La porte d’entrée de la néosporose dans un élevage étant souvent l’achat, une sage précaution est de tester par une simple prise de sang tous les bovins reproducteurs (ou futurs reproducteurs) achetés, et de n’introduire que des bovins négatifs.Pour éviter le recyclage du parasite par un chien, les délivrances seront enfouies dans une fosse avec de la chaux et les cadavres d’avortons ou de veaux protégés des prédateurs jusqu’au passage de l’équarrisseur par une cloche ou un bac ou bidon retourné. En raison de la résistance de ce parasite, l’élimination des délivrances dans les fosses à lisier ou sur les tas de fumier est déconseillée.De même pour éviter la diffusion du parasite, tous les chiens présents (de compagnie, de troupeau ou de chasse) sur l’exploitation ne devront pas être laissés en totale liberté sans aucune surveillance de l’éleveur. L’accès des chiens aux bâtiments, à la paille et aux aliments des bovins sera limité. Les crottes de chiens enfermés en chenil ne seront pas éliminées avec le lisier des bovins.Enfin les tontes de pelouses, éventuellement souillées par des crottes de chien, ne seront pas distribuées aux bovins ou facilement accessibles par ces derniers.Ces quelques mesures sont des moyens efficaces pour prévenir l’entrée ou la diffusion de la néosporose dans un troupeau de bovins et peuvent permettre d’éviter une explosion des avortements quelque temps plus tard.

Le renard peut-il jouer le même rôle que le chien ?
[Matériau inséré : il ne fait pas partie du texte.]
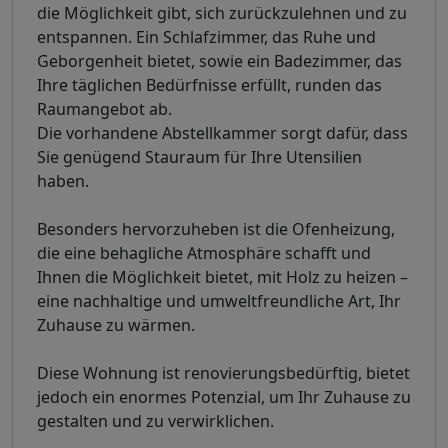
die Möglichkeit gibt, sich zurückzulehnen und zu
entspannen. Ein Schlafzimmer, das Ruhe und
Geborgenheit bietet, sowie ein Badezimmer, das
Ihre täglichen Bedürfnisse erfüllt, runden das
Raumangebot ab.
Die vorhandene Abstellkammer sorgt dafür, dass
Sie genügend Stauraum für Ihre Utensilien
haben.
Besonders hervorzuheben ist die Ofenheizung,
die eine behagliche Atmosphäre schafft und
Ihnen die Möglichkeit bietet, mit Holz zu heizen –
eine nachhaltige und umweltfreundliche Art, Ihr
Zuhause zu wärmen.
Diese Wohnung ist renovierungsbedürftig, bietet
jedoch ein enormes Potenzial, um Ihr Zuhause zu
gestalten und zu verwirklichen.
Tout comme les chiens, les renards sont attirés par les délivrances et les cadavres disponibles, et peuvent donc être en contact avec le parasite de la néosporose présent dans ces derniers. Par contre les nombreuses expérimentations menées dans divers pays, consistant à faire “manger” ce parasite par des renards élevés en captivité n’ont jamais permis de retrouver ce parasite dans leurs crottes. De même la recherche directe de ce parasite dans les crottes de renards sauvages s’est également révélée négative. Comparativement au chien, le renard ne semble donc pas jouer de rôle majeur dans la diffusion de la néosporose dans les troupeaux de bovins.